ORDEN DE TRABAJO 1
Según el fragmento sobre el liberalismo, ¿qué principio toma al individuo como realidad fundamental de la vida en sociedad?
ORDEN DE TRABAJO 2
Transcribe del fragmento sobre el liberalismo todo lo que va desde "Soberanía de la ley." hasta "beneficio de todos.".
ORDEN DE TRABAJO 3
Indica si cada afirmación concuerda con el fragmento sobre el liberalismo, respondiendo sí o no y citando las palabras del fragmento que lo deciden: (a) el ejercicio de los derechos individuales excluye la violencia, la coacción y el engaño; (b) las sociedades humanas necesitan que alguien las organice centralmente para armonizarse; (c) los acuerdos de intercambio voluntario son en mutuo beneficio porque los intereses de las partes coinciden.

FRAGMENTO DE TEXTO
______

Alguna de esas esperanzas se han frustrado por el momento, pese a que la Casa Blanca [esté ocupada] por un presidente republicano [que se proclama] "conservador". Sin embargo, esa situación entonces halagüeña no cegó los ojos del doctor Boaz a la posibilidad de que la marea liberal volviera a retroceder: en todo el libro subyace el pensamiento de que toda victoria de la libertad es siempre provisional y de que es permanente la necesidad de reafirmar y aclarar los principios liberales.
(...) Boaz detalla los principios clave del liberalismo, que el lector debe tener bien presentes.
Individualismo. El liberal toma al individuo como realidad fundamental de la vida en sociedad. Todo en la vida social ha de ser reducible a las acciones y planes de los individuos y a sus consecuencias inesperadas.
Derechos individuales. Consisten en los derechos humanos en sentido estricto, que idealmente se definen como el derecho de propiedad sobre la propia persona y sobre los bienes y recursos con los que ella cuenta. Su ejercicio excluye la violencia, la coacción y el engaño.
Dignidad del trabajo. Las personas se dignifican aplicando su ingenio, su inventiva, su esfuerzo, su ahorro e inversión a mejorar su condición y la de su familia. El Estado no debe favorecer la búsqueda de rentas públicas, discriminar con sus impuestos a los más afortunados ni fomentar la corrupción del Estado de Bienestar.
Orden espontáneo. Las sociedades humanas se armonizan en el marco de la ley, sin que nadie las organice centralmente. Ello ocurre como si las guiara una mano escondida, movida por los acuerdos de intercambio voluntario de bienes y servicios que toman los individuos. Esos acuerdos son en mutuo beneficio precisamente porque los intereses de unos y otros no coinciden.
Soberanía de la ley. No basta con proclamar el "Estado de Derecho", en el que la legislación acordada por mayoría y promulgada formalmente puede imponer lo que quieran quienes detenten el poder político. La soberanía de la ley es algo más. Es la obediencia a una Constitución acordada unánimemente, que protege la vida, la persona y las propiedades de los individuos y permite acuerdos comunales cuando los ciudadanos los consideren en beneficio de todos.

______

DATOS REGISTRADOS

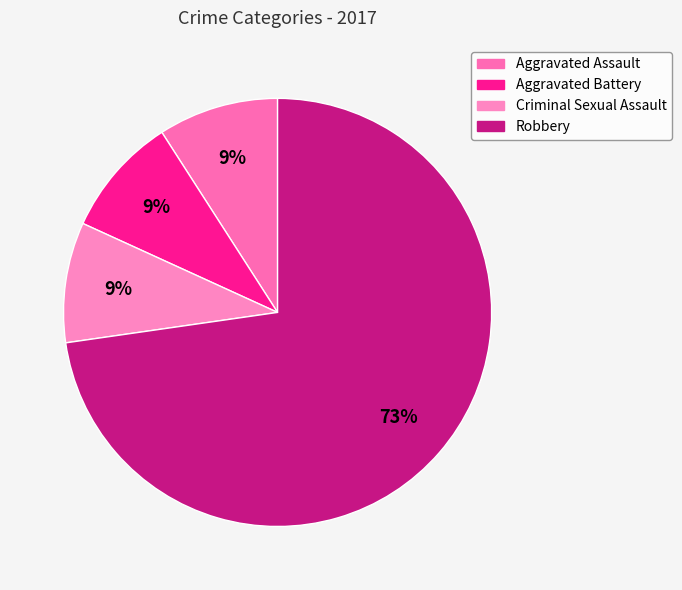

True or false: Aggravated Battery accounts for 17% of the total.

False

______

RESPUESTA ESCRITA 1
El individualismo.

RESPUESTA ESCRITA 2
Soberanía de la ley. No basta con proclamar el "Estado de Derecho", en el que la legislación acordada por mayoría y promulgada formalmente puede imponer lo que quieran quienes detenten el poder político. La soberanía de la ley es algo más. Es la obediencia a una Constitución acordada unánimemente, que protege la vida, la persona y las propiedades de los individuos y permite acuerdos comunales cuando los ciudadanos los consideren en beneficio de todos.

RESPUESTA ESCRITA 3
(a) Sí: "Su ejercicio excluye la violencia, la coacción y el engaño."
(b) No: "Las sociedades humanas se armonizan en el marco de la ley, sin que nadie las organice centralmente."
(c) No: "Esos acuerdos son en mutuo beneficio precisamente porque los intereses de unos y otros no coinciden."